Chicken Mango Salad

The Burn uses food to target specific conditions that may be keeping you from optimal health: inflammation, digestive issues and/or hormonal imbalances. The targeted recipes I use in the book are therapeutic, but also delicious. This chicken salad with mango dressing of one my H-Burn recipes.

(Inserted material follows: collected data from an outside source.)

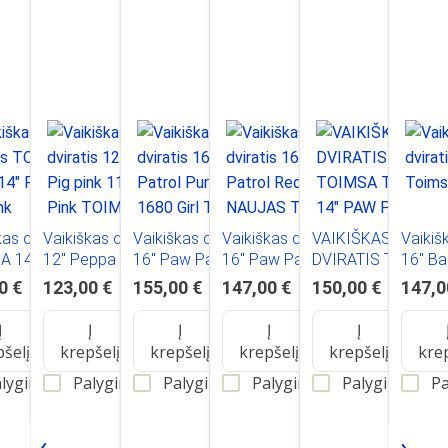
as dviratis
Vaikiškas dviratis
Vaikiškas dviratis
Vaikiškas dviratis
VAIKIŠKAS
Vaikišk
A 1495 14"
12" Peppa Pig pink
16" Paw Patrol
16" Paw Patrol Red
DVIRATIS TOIMSA
16" Ba
Pig pink
1195 Pink TOIMSA
Purple 1680 Girl
1678 NAUJAS
TOI1481 14" PAW
1465 P
0 €
123,00 €
155,00 €
147,00 €
150,00 €
147,0
TOIMSA
TOIMSA
PATROL BALTAS
Į
Į
Į
Į
Į
pšelį
krepšelį
krepšelį
krepšelį
krepšelį
kre
lyginti
Palyginti
Palyginti
Palyginti
Palyginti
Pa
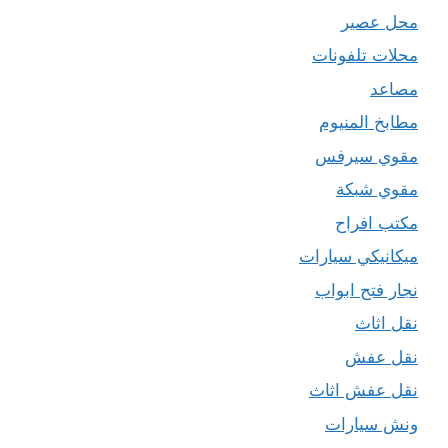
محل عصير
محلات تلفونات
مصاعد
مطابخ المنيوم
مقوي سيرفس
مقوي شبكة
مكتب افراح
ميكانيكي سيارات
نجار فتح ابواب
نقل اثاث
نقل عفش
نقل عفش اثاث
ونش سيارات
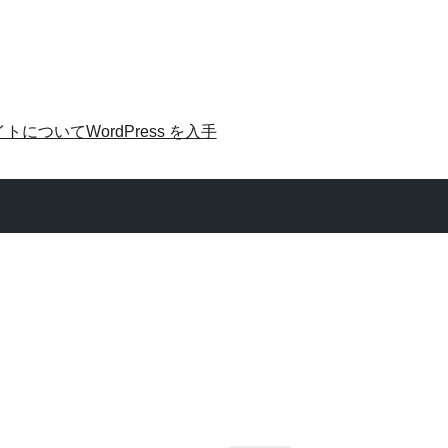
イトについて
WordPress を入手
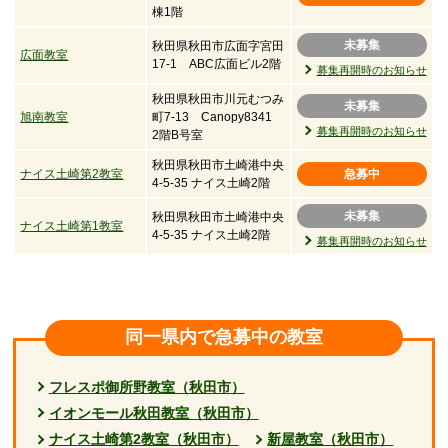
棟1階
未募集
秋田県秋田市広面字宮田
広面教室
17-1 ABC広面ビル2階
募集再開時のお知らせ
秋田県秋田市川元むつみ
未募集
旭南教室
町7-13 Canopy8341
募集再開時のお知らせ
2階B号室
秋田県秋田市土崎港中央
ナイス土崎第2教室
急募中
4-5-35 ナイス土崎2階
未募集
秋田県秋田市土崎港中央
ナイス土崎第1教室
4-5-35 ナイス土崎2階
募集再開時のお知らせ
同一県内で急募中の教室
フレスポ御所野教室（秋田市）
イオンモール秋田教室（秋田市）
ナイス土崎第2教室（秋田市）
新屋教室（秋田市）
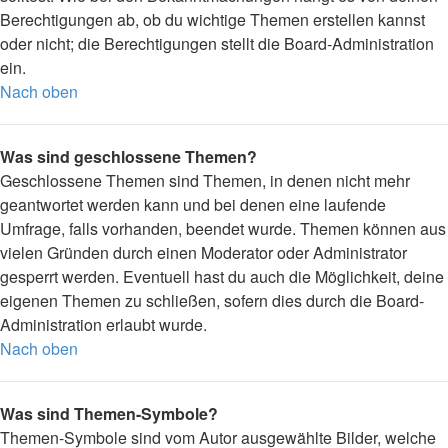
Berechtigungen ab, ob du wichtige Themen erstellen kannst
oder nicht; die Berechtigungen stellt die Board-Administration
ein.
Nach oben
Was sind geschlossene Themen?
Geschlossene Themen sind Themen, in denen nicht mehr
geantwortet werden kann und bei denen eine laufende
Umfrage, falls vorhanden, beendet wurde. Themen können aus
vielen Gründen durch einen Moderator oder Administrator
gesperrt werden. Eventuell hast du auch die Möglichkeit, deine
eigenen Themen zu schließen, sofern dies durch die Board-
Administration erlaubt wurde.
Nach oben
Was sind Themen-Symbole?
Themen-Symbole sind vom Autor ausgewählte Bilder, welche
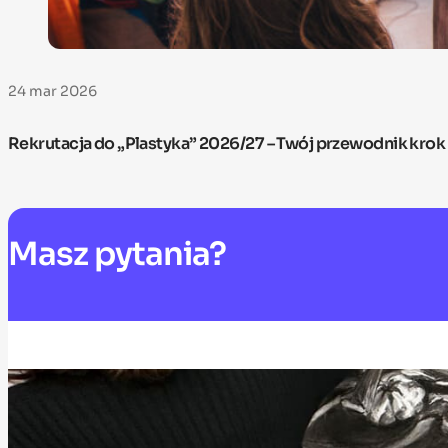
24 mar 2026
Rekrutacja do „Plastyka” 2026/27 – Twój przewodnik krok
Masz
pytania?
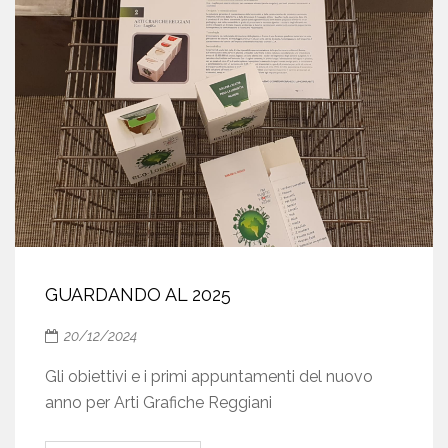
GUARDANDO AL 2025
20/12/2024
Gli obiettivi e i primi appuntamenti del nuovo
anno per Arti Grafiche Reggiani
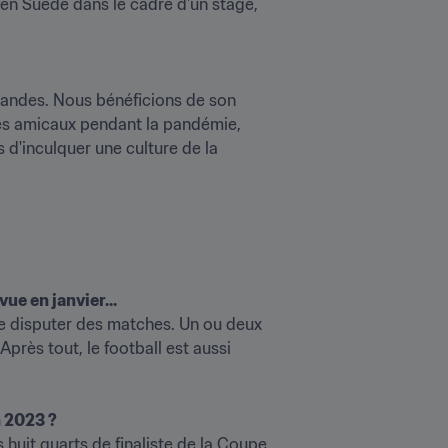
en Suède dans le cadre d'un stage, 
mandes. Nous bénéficions de son 
des amicaux pendant la pandémie, 
d'inculquer une culture de la 
ue en janvier...
de disputer des matches. Un ou deux 
rès tout, le football est aussi 
n 2023 ?
uit quarts de finaliste de la Coupe 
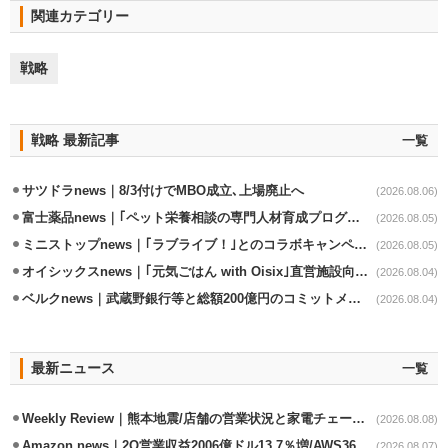
関連カテゴリー
戦略
戦略 最新記事
一覧
サツドラnews｜8/3付けでMBO成立､上場廃止へ
(2026.08.06)
富士薬品news｜｢ペット栄養相談の専門人材育成プログラム｣7月から開始
(2026.08.05)
ミニストップnews｜｢ラブライブ！｣とのコラボキャンペーン8/5から開催
(2026.08.05)
オイシックスnews｜｢元気ごはん with Oisix｣直営施設向けサービスを開始
(2026.08.04)
ベルクnews｜武蔵野銀行等と総額200億円のコミットメント契約
(2026.08.04)
最新ニュース
一覧
Weekly Review｜熊本地震/店舗の営業状況と家電チェーンの支援策
(2026.08.08)
Amazon news｜2Q営業収益2006億ドル13.7％増/AWS36.8％％増が貢献
(2026.08.07)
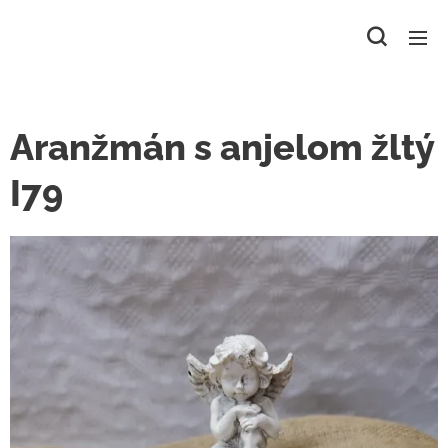
Aranžmán s anjelom žltý
I79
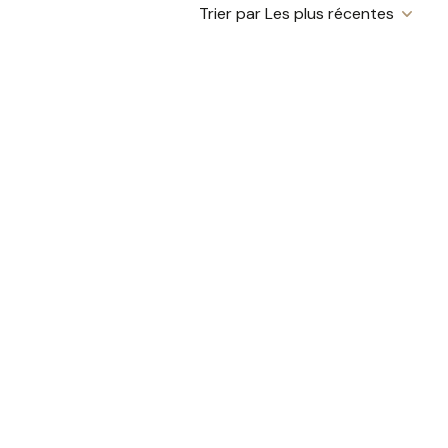
Trier par Les plus récentes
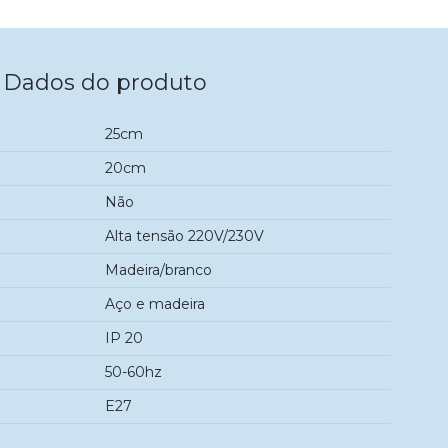
Dados do produto
25cm
20cm
Não
Alta tensão 220V/230V
Madeira/branco
Aço e madeira
IP 20
50-60hz
E27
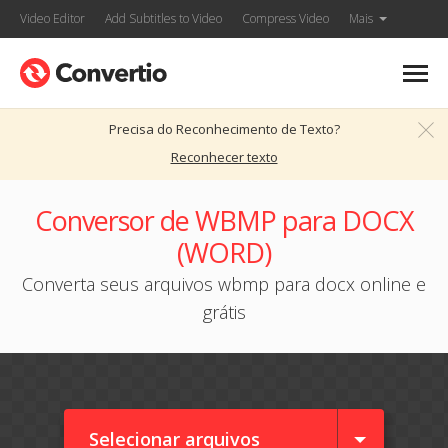
Video Editor
Add Subtitles to Video
Compress Video
Mais
Precisa do Reconhecimento de Texto?
Reconhecer texto
Conversor de WBMP para DOCX
(WORD)
Converta seus arquivos wbmp para docx online e
grátis
Selecionar arquivos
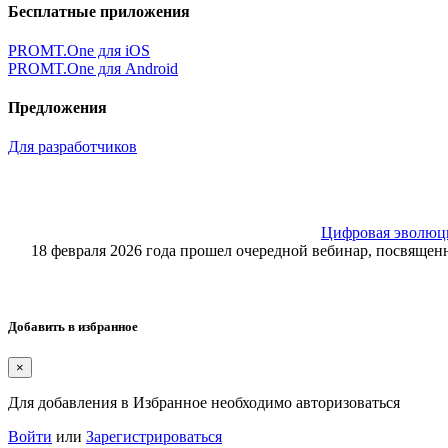
Бесплатные приложения
PROMT.One для iOS
PROMT.One для Android
Предложения
Для разработчиков
Цифровая эволюция
18 февраля 2026 года прошел очередной вебинар, посвящ
Добавить в избранное
×
Для добавления в Избранное необходимо авторизоваться
Войти
или
Зарегистрироваться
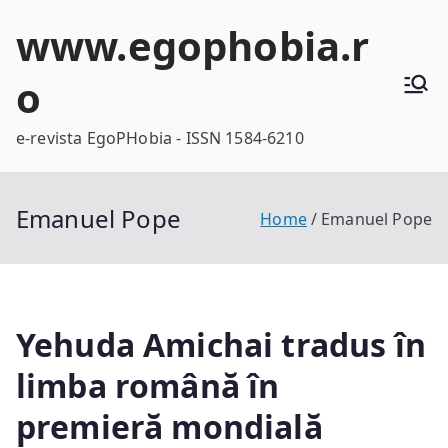
Skip
www.egophobia.r
to
content
o
e-revista EgoPHobia - ISSN 1584-6210
Emanuel Pope
Home
Emanuel Pope
Yehuda Amichai tradus în
limba română în
premieră mondială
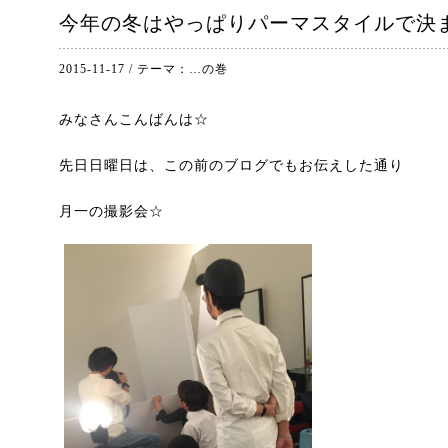
今年の冬はやっぱりパーマスタイルで決
2015-11-17
/
テーマ：
…の巻
みなさんこんばんは☆
先日日曜日は、この前のブログでもお伝えした通り
月一の撮影会☆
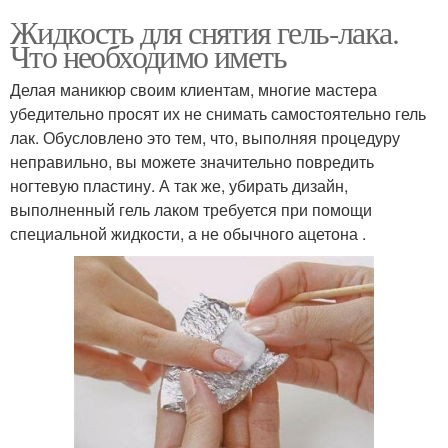
Жидкость для снятия гель-лака.
Что необходимо иметь
Делая маникюр своим клиентам, многие мастера
убедительно просят их не снимать самостоятельно гель
лак. Обусловлено это тем, что, выполняя процедуру
неправильно, вы можете значительно повредить
ногтевую пластину. А так же, убирать дизайн,
выполненный гель лаком требуется при помощи
специальной жидкости, а не обычного ацетона .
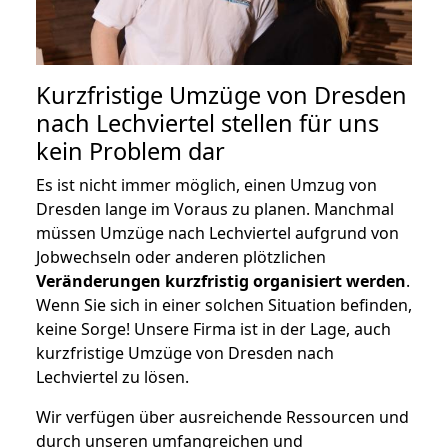
Kurzfristige Umzüge von Dresden
nach Lechviertel stellen für uns
kein Problem dar
Es ist nicht immer möglich, einen Umzug von
Dresden lange im Voraus zu planen. Manchmal
müssen Umzüge nach Lechviertel aufgrund von
Jobwechseln oder anderen plötzlichen
Veränderungen kurzfristig organisiert werden
.
Wenn Sie sich in einer solchen Situation befinden,
keine Sorge! Unsere Firma ist in der Lage, auch
kurzfristige Umzüge von Dresden nach
Lechviertel zu lösen.
Wir verfügen über ausreichende Ressourcen und
durch unseren umfangreichen und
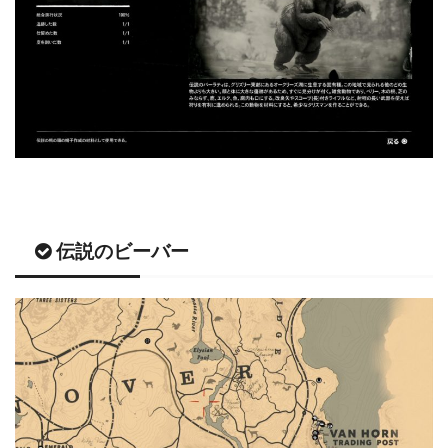
伝説のビーバー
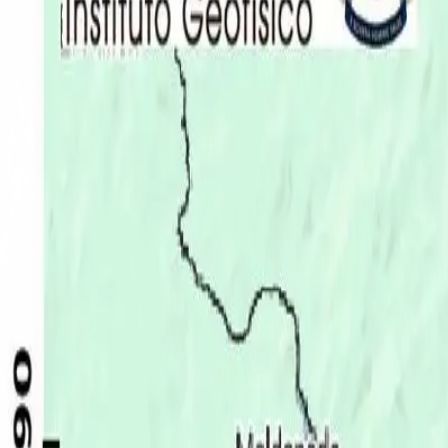
Últimas Noticias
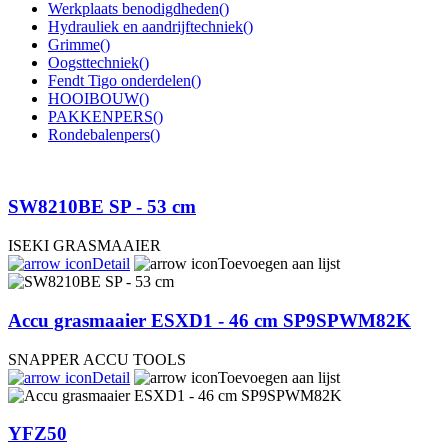
Werkplaats benodigdheden
()
Hydrauliek en aandrijftechniek
()
Grimme
()
Oogsttechniek
()
Fendt Tigo onderdelen
()
HOOIBOUW
()
PAKKENPERS
()
Rondebalenpers
()
SW8210BE SP - 53 cm
ISEKI GRASMAAIER
Detail
Toevoegen aan lijst
Accu grasmaaier ESXD1 - 46 cm SP9SPWM82K
SNAPPER ACCU TOOLS
Detail
Toevoegen aan lijst
YFZ50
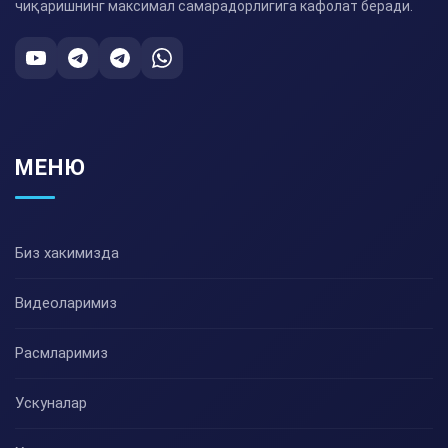
чиқаришнинг максимал самарадорлигига кафолат беради.
МЕНЮ
Биз хакимизда
Видеоларимиз
Расмларимиз
Ускуналар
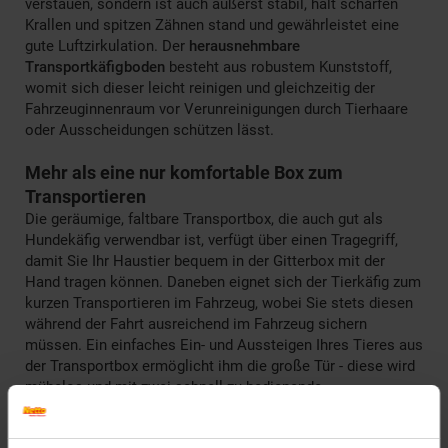
verstauen, sondern ist auch äußerst stabil, hält scharfen
Krallen und spitzen Zähnen stand und gewährleistet eine
gute Luftzirkulation. Der
herausnehmbare
Transportkäfigboden
besteht aus robustem Kunststoff,
womit sich dieser leicht reinigen und gleichzeitig der
Fahrzeuginnenraum vor Verunreinigungen durch Tierhaare
oder Ausscheidungen schützen lässt.
Mehr als eine nur komfortable Box zum
Transportieren
Die geräumige, faltbare Transportbox, die auch gut als
Hundekäfig verwendbar ist, verfügt über einen Tragegriff,
damit Sie Ihr Haustier bequem in der Gitterbox mit der
Hand tragen können. Daneben eignet sich der Tierkäfig zum
kurzen Transportieren im Fahrzeug, wobei Sie stets diesen
während der Fahrt ausreichend im Fahrzeug sichern
müssen. Ein einfaches Ein- und Aussteigen Ihres Tieres aus
der Transportbox ermöglicht ihm die große Tür - diese wird
mühelos und mit zwei schnell zu bedienende
Sicherheitsverriegelungen
zuverlässig verschlossen. Mit
kuscheliger Liegedecke oder rutschfestem Kissen und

The H-Burn is a 10-day plan designed to help you zero-in on stubborn white fat as you target your liver, gallbladder, and thyroid to normalize hormone function and boost metabolism.

Here are some signals that your body may need the 10-Day H-Burn:

  • Is your hair dry and crispy?
  • Is fat accumulating in place you never had it before?
  • Is your libido MIA?
  • Do you crave simple carbs like flour-based and sugar-based foods?
  • Do you feel moody, irritable or weepy?

If these sound familiar, the H-Burn may be the tonic you need. Read more about my upcoming book, The Burn, and how each of its mini-plans can help you bust through plateaus and propel your health and metabolism forward.  Order your copy today, and in the meantime, enjoy this recipe for Chicken Mango Salad.

The coconut milk and avocado in this recipe works to nourish the liver, gallbladder, and thyroid, while the ginger, pepper and red-pepper flakes seek out and dissolve hormone-induced body fat. The natural sugars in the mango calm your adrenals, soothing stress hormones that contribute to moodiness, anxiety, and depression.

H-Burn, Phase 3 | Serves 1
Prep time: 5 minutes | Total time: 20 minutes


4 ounces boneless, skinless chicken breast
Sea salt and freshly ground black pepper to taste
1 teaspoon extra-virgin olive oil
2 cups fresh baby spinach
1 cup watercress
1/4 avocado, sliced

    For the dressing:

    1  mango, diced, with juices (or 1 cup thawed frozen chunks, diced; peaches or nectarines would work, too)
    2 tablespoons coconut milk
    1 tablespoon chopped fresh mint
    2 teaspoons fresh lime juice
    1/8 teaspoon lime zest
    1/4 teaspoon grated fresh ginger
    1/8 teaspoon sea salt
    1/8 teaspoon freshly ground black pepper
    pinch of crushed red pepper flakes


      1. Place the chicken breast in a zip-top bag (or between two sheets of plastic wrap on a cutting board). Pound it to a fairly even 1/3-inch thickness, and season generously on both sides with salt and black pepper.

      2. Heat a large nonstick skillet over medium-high heat.  Place the oil and chicken in the skillet and cook the chicken until cooked through, about 4 minutes per side.

      3. Remove the chicken from the pan and set it aside to rest.

      4. In a large serving bowl, combine the mango, coconut milk, mint, lime juice, lime zest, ginger, salt, black pepper and red pepper flakes.

      5. Slice the chicken and add it to the dressing, along with the spinach and watercress.  Toss to coat evenly.

      6. Season with salt and black pepper to taste, and top with the sliced avocado.